On the other hand, the Court of Justice of the EU (“CJEU“) is the highest court of the EU, based in Luxembourg. Its tasks include ensuring the Member States and the EU bodies themselves comply with EU law. The CJEU is often criticised because some believe it removes sovereignty from Member States´ national courts, however this is misleading. The closest competence it has in this regard, is that it has a monopoly on the interpretation of EU law.[xvi]
The best way to explain this concept is as follows. As EU law seeks to harmonise various social and economic policies across the 28 Member States, it must be applied consistently to be effective. If a court in the UK for example needs to understand what a specific point in EU law means in order to make its judgment, it must refer this question to the CJEU for interpretation. The CJEU will then hear the case and decide on how the specific point in EU law must be interpreted.
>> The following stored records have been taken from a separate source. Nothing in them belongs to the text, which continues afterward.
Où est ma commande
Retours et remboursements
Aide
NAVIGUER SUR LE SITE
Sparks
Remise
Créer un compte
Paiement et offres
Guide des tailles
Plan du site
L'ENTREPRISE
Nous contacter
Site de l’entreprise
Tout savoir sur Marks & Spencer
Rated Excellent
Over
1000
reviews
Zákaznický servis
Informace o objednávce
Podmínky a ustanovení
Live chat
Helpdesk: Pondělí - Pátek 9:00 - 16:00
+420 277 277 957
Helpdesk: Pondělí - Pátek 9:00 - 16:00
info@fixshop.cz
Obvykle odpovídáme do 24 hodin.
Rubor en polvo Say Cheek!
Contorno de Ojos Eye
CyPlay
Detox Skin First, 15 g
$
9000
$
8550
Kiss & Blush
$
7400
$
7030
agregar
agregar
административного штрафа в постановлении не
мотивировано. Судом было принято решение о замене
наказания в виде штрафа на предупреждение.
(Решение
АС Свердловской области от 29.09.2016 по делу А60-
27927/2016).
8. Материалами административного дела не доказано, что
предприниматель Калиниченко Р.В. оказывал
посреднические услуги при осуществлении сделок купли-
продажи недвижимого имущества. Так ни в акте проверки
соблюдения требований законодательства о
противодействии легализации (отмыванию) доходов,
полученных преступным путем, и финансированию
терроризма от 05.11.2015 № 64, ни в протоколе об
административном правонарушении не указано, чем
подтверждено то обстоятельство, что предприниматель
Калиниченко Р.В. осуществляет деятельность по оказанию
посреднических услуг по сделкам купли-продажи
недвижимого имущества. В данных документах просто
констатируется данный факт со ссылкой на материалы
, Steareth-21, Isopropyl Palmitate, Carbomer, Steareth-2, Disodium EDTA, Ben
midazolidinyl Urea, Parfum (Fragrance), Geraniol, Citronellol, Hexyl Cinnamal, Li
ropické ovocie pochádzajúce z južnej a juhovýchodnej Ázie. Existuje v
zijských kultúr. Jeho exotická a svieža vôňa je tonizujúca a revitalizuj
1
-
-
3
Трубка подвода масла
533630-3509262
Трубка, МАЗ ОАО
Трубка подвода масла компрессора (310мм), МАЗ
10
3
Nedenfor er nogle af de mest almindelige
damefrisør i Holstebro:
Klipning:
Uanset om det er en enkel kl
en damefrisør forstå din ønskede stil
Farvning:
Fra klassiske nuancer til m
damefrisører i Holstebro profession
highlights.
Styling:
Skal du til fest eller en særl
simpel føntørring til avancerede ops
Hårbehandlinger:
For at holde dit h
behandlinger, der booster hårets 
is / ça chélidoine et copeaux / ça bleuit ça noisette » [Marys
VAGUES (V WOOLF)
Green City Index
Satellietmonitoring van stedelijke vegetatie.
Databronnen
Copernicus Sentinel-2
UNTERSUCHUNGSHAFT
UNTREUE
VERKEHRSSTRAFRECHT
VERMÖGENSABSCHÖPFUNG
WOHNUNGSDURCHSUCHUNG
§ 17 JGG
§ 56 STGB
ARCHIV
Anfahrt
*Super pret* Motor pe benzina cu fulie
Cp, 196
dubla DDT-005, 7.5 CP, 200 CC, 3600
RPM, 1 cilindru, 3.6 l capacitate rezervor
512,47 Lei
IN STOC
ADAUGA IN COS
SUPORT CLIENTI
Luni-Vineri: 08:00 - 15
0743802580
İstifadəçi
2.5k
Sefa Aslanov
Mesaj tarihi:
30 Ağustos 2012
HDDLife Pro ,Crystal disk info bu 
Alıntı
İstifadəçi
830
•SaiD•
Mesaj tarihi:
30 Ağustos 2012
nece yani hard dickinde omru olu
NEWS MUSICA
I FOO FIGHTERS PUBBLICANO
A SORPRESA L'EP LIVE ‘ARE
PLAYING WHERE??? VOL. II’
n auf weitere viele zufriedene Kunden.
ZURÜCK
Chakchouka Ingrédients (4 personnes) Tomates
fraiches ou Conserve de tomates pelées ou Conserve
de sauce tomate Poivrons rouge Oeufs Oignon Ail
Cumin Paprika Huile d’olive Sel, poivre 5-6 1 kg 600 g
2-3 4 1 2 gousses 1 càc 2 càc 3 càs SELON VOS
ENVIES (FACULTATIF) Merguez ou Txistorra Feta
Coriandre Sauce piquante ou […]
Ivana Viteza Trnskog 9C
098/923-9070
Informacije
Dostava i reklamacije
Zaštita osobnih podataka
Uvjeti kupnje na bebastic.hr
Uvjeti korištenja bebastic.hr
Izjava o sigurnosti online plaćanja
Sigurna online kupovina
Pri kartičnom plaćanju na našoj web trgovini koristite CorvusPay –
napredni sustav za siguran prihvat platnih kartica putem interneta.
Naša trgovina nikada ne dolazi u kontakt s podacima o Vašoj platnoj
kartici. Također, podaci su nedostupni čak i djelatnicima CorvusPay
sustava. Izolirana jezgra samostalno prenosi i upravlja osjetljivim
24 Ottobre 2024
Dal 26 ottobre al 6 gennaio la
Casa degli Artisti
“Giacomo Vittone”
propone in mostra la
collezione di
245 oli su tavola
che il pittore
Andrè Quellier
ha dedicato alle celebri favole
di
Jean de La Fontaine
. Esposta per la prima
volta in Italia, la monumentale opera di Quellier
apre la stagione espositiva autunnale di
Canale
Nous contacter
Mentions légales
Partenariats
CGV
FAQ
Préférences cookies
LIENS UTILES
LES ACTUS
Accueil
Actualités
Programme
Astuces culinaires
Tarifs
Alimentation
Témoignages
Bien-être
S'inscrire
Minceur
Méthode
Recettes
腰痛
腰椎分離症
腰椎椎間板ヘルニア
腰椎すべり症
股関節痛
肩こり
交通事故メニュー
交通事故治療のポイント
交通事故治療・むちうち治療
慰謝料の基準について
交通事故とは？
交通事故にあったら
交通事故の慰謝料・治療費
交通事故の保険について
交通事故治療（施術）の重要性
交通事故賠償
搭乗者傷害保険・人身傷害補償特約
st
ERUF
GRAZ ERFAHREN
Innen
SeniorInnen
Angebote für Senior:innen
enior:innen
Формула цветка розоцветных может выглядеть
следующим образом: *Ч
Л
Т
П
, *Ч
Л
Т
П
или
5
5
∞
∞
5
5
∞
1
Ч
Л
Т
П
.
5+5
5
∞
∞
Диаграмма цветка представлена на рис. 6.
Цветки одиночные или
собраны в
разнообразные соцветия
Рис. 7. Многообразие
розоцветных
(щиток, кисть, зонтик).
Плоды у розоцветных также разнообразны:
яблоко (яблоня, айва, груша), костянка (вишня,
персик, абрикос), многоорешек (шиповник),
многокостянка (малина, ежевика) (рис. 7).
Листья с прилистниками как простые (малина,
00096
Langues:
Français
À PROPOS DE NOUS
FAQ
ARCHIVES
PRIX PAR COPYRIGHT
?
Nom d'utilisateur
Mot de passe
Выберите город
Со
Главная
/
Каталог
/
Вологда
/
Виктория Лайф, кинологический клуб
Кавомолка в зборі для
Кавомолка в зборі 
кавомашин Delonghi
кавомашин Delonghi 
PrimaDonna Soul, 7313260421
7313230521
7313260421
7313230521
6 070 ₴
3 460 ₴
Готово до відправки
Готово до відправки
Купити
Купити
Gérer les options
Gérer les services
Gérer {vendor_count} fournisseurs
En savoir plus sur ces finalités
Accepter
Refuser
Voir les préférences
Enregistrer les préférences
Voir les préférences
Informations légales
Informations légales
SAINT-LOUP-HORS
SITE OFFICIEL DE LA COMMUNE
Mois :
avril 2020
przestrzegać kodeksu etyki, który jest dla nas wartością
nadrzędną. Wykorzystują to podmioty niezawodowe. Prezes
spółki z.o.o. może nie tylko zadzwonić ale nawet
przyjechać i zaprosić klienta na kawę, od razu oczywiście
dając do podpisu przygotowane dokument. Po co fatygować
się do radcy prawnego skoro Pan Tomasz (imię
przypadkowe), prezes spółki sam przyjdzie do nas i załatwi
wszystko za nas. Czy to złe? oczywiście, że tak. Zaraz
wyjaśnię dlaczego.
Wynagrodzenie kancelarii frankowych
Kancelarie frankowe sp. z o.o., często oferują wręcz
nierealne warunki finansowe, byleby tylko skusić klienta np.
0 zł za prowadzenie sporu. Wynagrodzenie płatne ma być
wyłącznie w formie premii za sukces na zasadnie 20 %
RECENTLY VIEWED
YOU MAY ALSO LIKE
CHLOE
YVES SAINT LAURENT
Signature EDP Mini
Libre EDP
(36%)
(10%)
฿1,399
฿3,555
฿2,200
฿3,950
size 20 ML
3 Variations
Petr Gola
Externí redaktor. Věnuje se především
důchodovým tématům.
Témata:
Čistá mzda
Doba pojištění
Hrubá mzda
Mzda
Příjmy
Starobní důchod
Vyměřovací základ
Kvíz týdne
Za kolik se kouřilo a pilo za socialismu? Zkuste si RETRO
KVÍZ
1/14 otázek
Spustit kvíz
After this, the UK court will then continue to make its own judgment based on this interpretation. National courts therefore retain their sovereignty in interpreting national law.
From the perspective of the UK Parliament, it is arguable that the Convention and the ECHR have placed greater restrictions on the UK´s law making powers than EU law and the CJEU.[xvii]
It is however noteworthy that after the second World War, UK Prime Minister Winston Churchill proposed the concept of the Council of Europe, and David Maxwell Fyfe, a UK lawyer and lead prosecutor at the Nuremberg trials, prepared the first draft of the Convention.[xviii] The UK therefore took the lead in developing the European standard of human rights.
In light of the general similarity between the institutions of the EU and the Council of Europe, the CJEU and the ECHR, the increasing concern about loss of national sovereignty, as well as the publicity of Hirst v UK, the repeal of the Human Rights Act 1998 and campaigning for Brexit, it is possible that the distinct concepts of withdrawing from the Convention and withdrawing from the EU may have become mixed.
On this point is interesting to note that, despite the Conservatives´ prior energetic campaigning for the UK bill of rights and claims that the Convention restricted UK law making powers, since the announcement of the Brexit referendum and the negotiation proceedings with the EU in 2016, the political will to pursue the repeal of the Human Rights Act 1998 has all but disappeared.
Perhaps it does not require a stretch of the imagination that, at least in respect of the sovereignty issue, the understanding of some may have been that the UK had sought an answer on the withdrawal from the Convention, rather than from the EU.
Please note that the views expressed are those of the author and do not necessarily represent or reflect the views of Munich European Forum e.V.